Required action:
Reproduce the rows below verbatim, omitting the pictures from your answer.

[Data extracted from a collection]
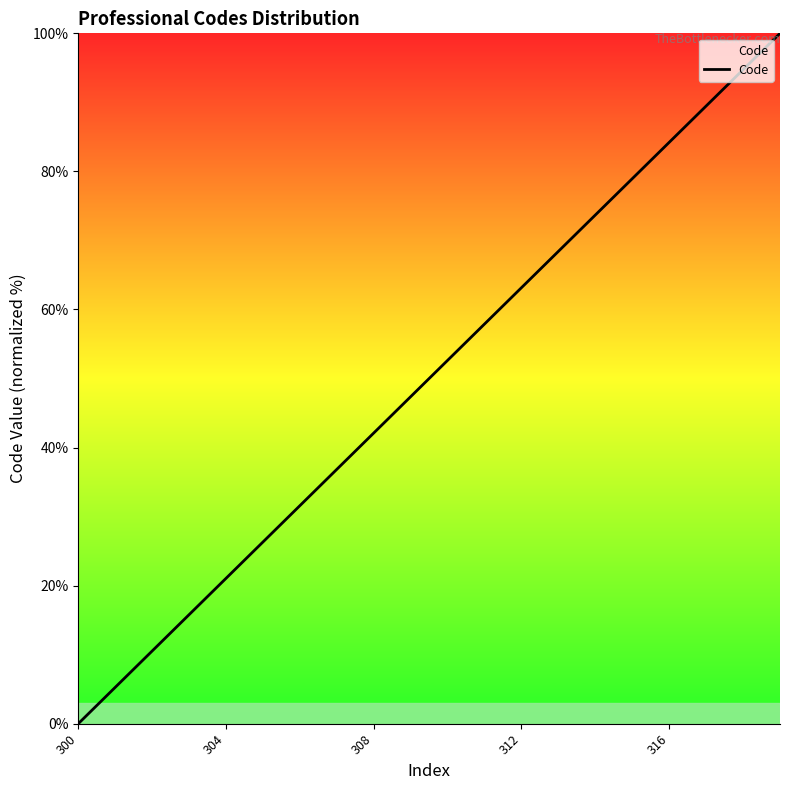

What is the greatest value displayed?

100.0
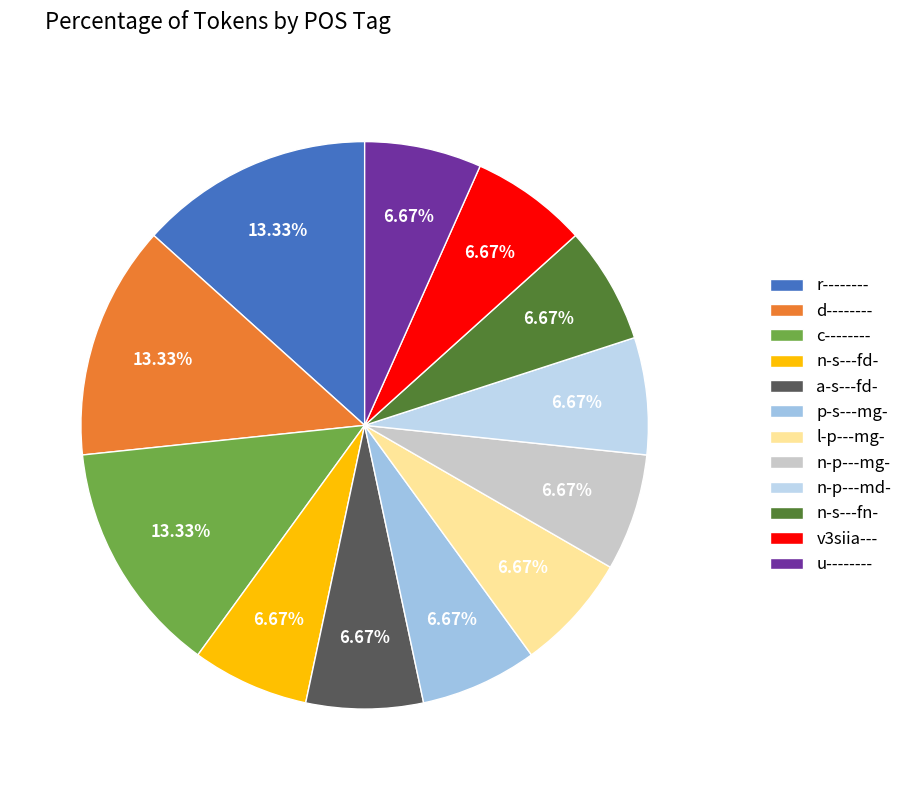

Which category has the smallest portion of the pie?

n-s---fd-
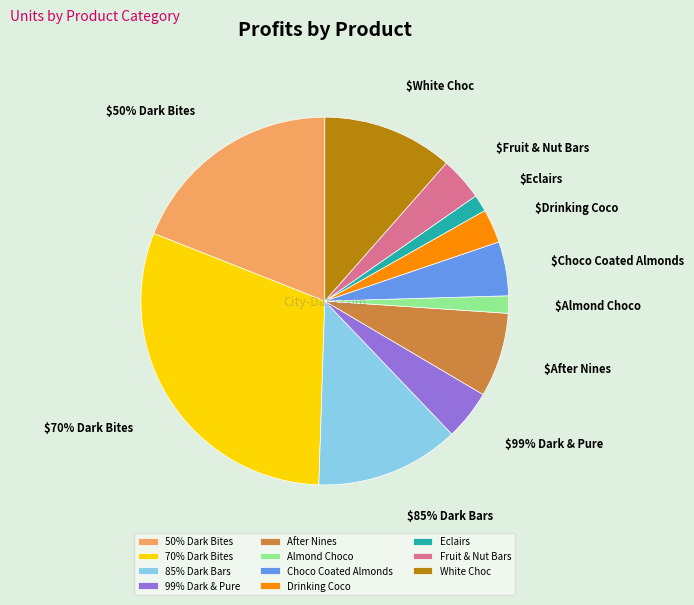

How many segments does this pie chart have?

11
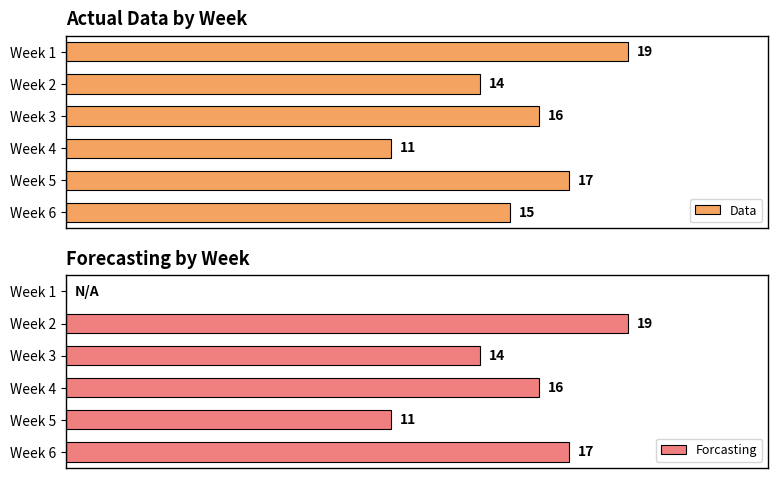

At how many categories does at least one series exceed 8?

6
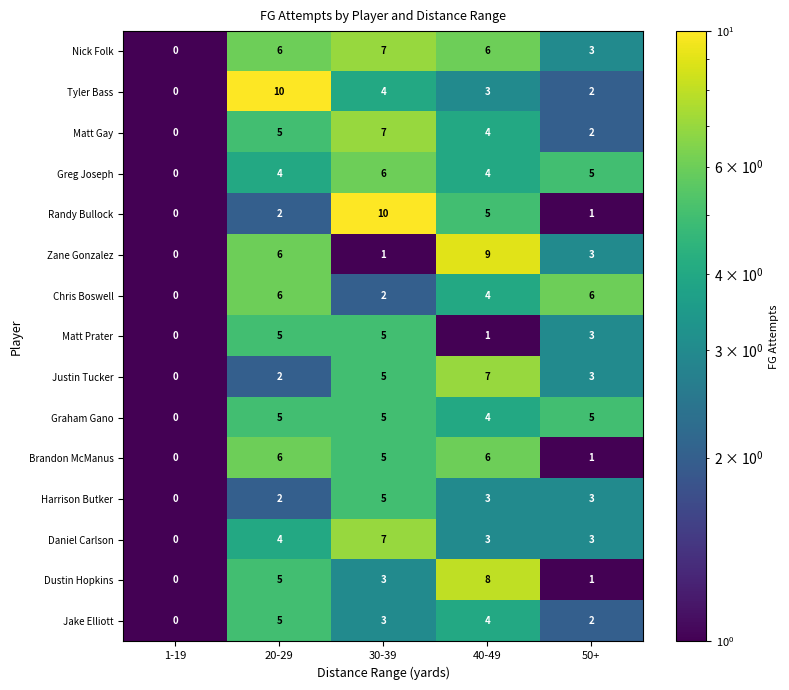

Which series has the largest total across all categories?

Nick Folk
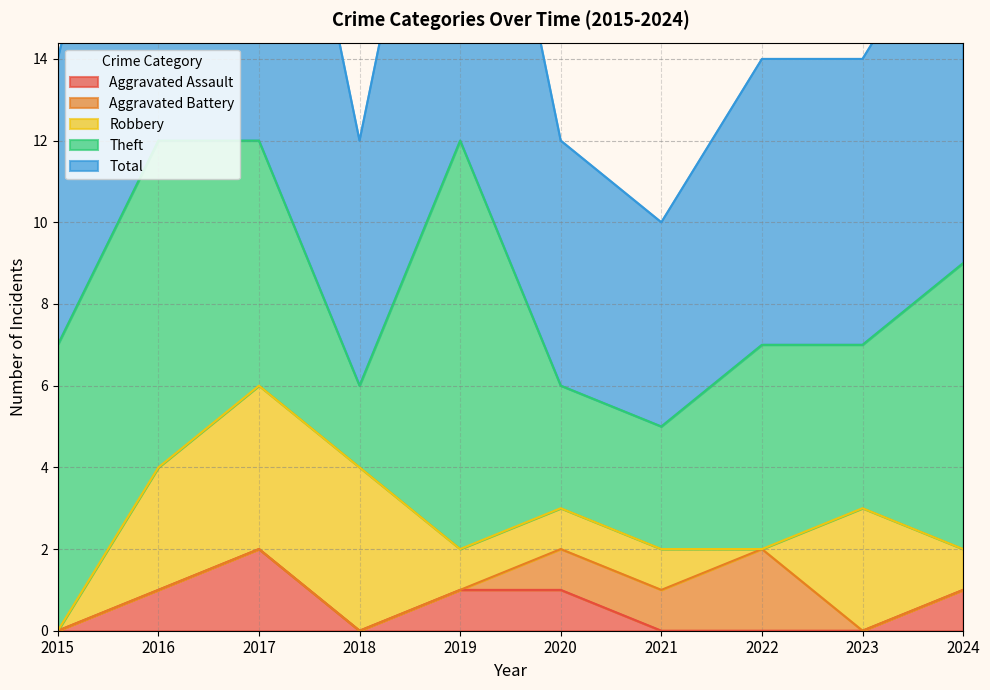

Which series changed the most between 2021 and 2022?

Theft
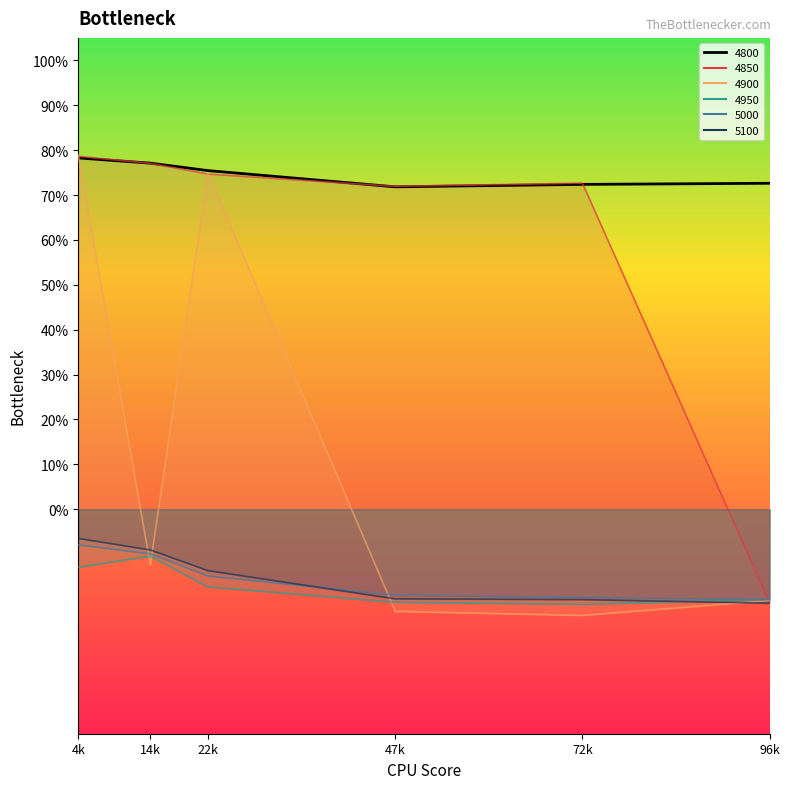

List the series in order of their peak value, lowest first.

4950, 5000, 5100, 4800, 4850, 4900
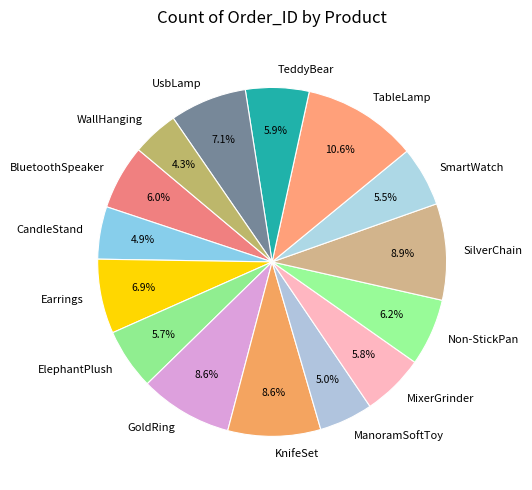

Is it true that SilverChain is 9% of the pie?

True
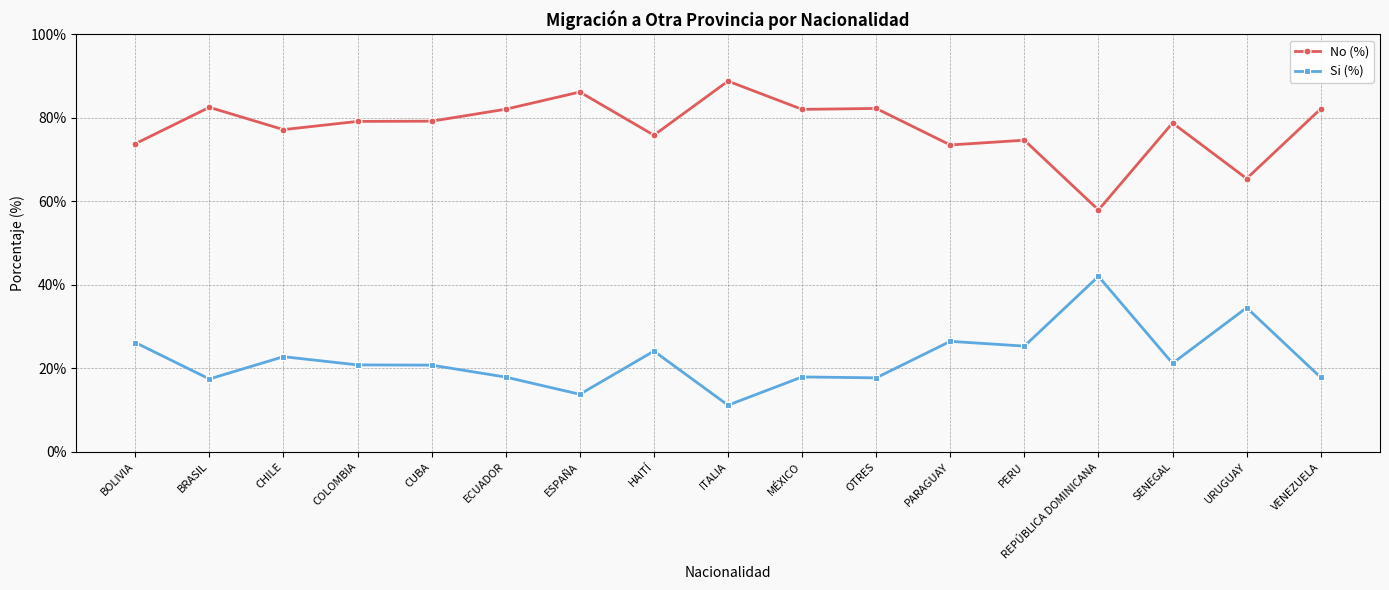

Is this an area chart (filled region under the line)?

No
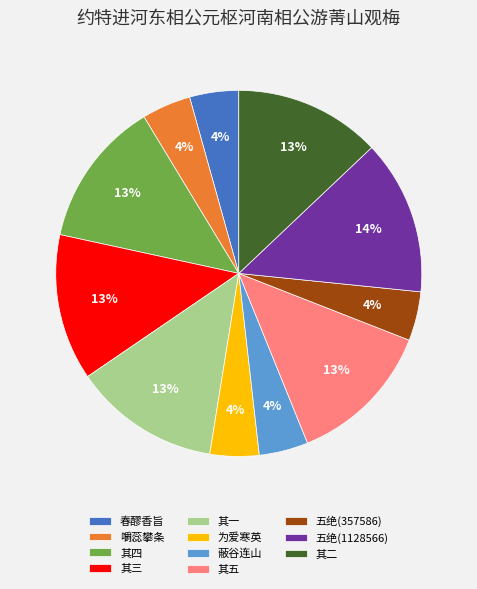

How many slices are in this pie chart?

11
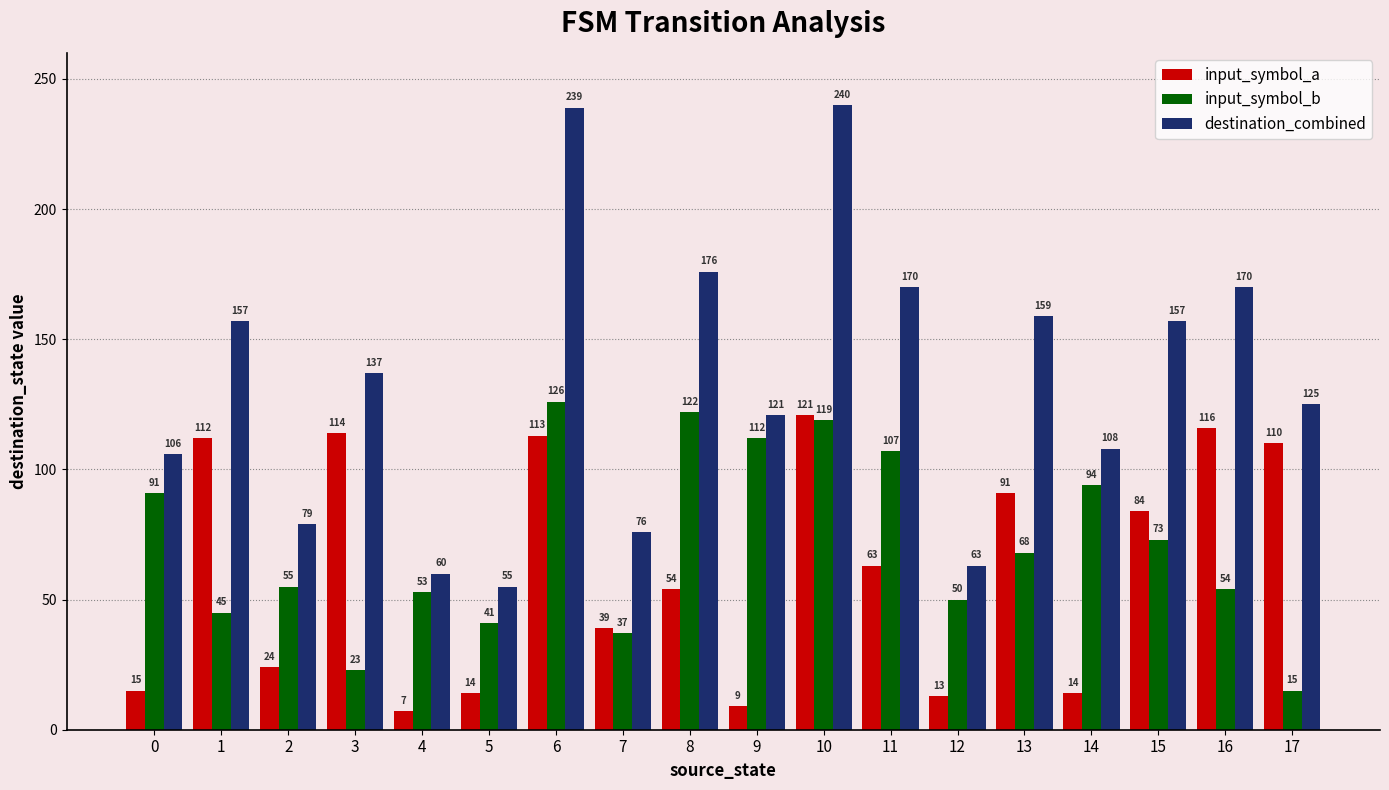

Are the bars grouped side by side (vs. stacked)?

Yes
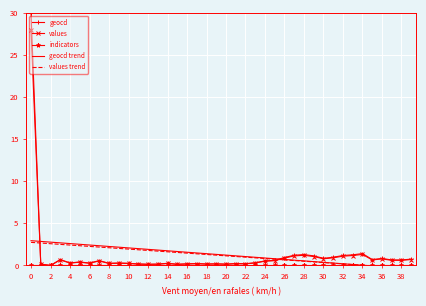

How many categories are shown in the chart?

40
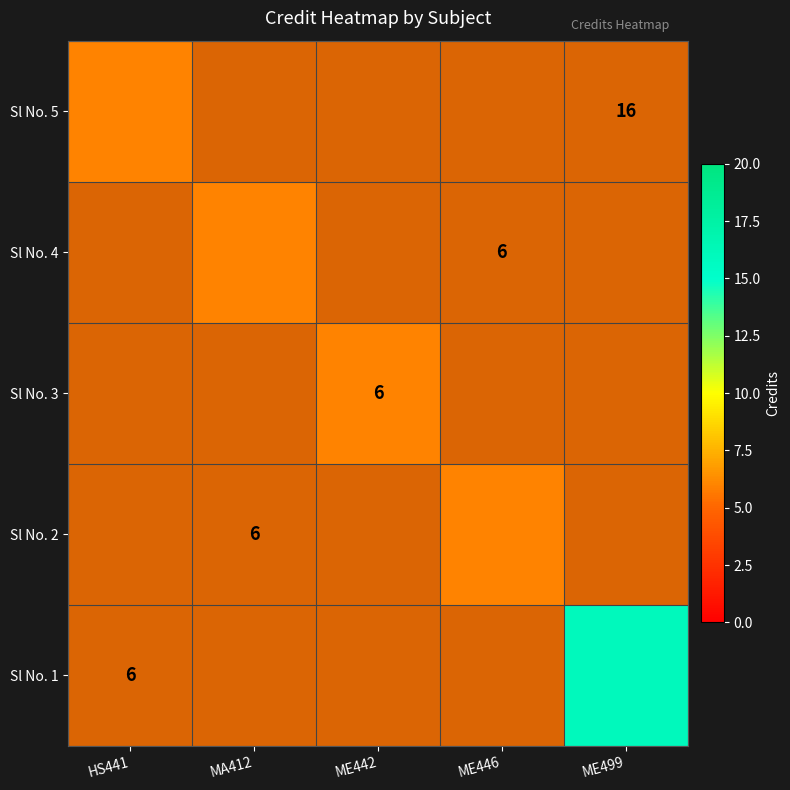

Which category has the lowest value in the Sl No. 4 series?

HS441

Output below:
What is the greatest value displayed?

100.0

Which category has the smallest portion of the pie?

n-s---fd-

How many segments does this pie chart have?

11

At how many categories does at least one series exceed 8?

6

Which series has the largest total across all categories?

Nick Folk

Which series changed the most between 2021 and 2022?

Theft

List the series in order of their peak value, lowest first.

4950, 5000, 5100, 4800, 4850, 4900

Is it true that SilverChain is 9% of the pie?

True

Is this an area chart (filled region under the line)?

No

How many slices are in this pie chart?

11

Are the bars grouped side by side (vs. stacked)?

Yes

How many categories are shown in the chart?

40

Which category has the lowest value in the Sl No. 4 series?

HS441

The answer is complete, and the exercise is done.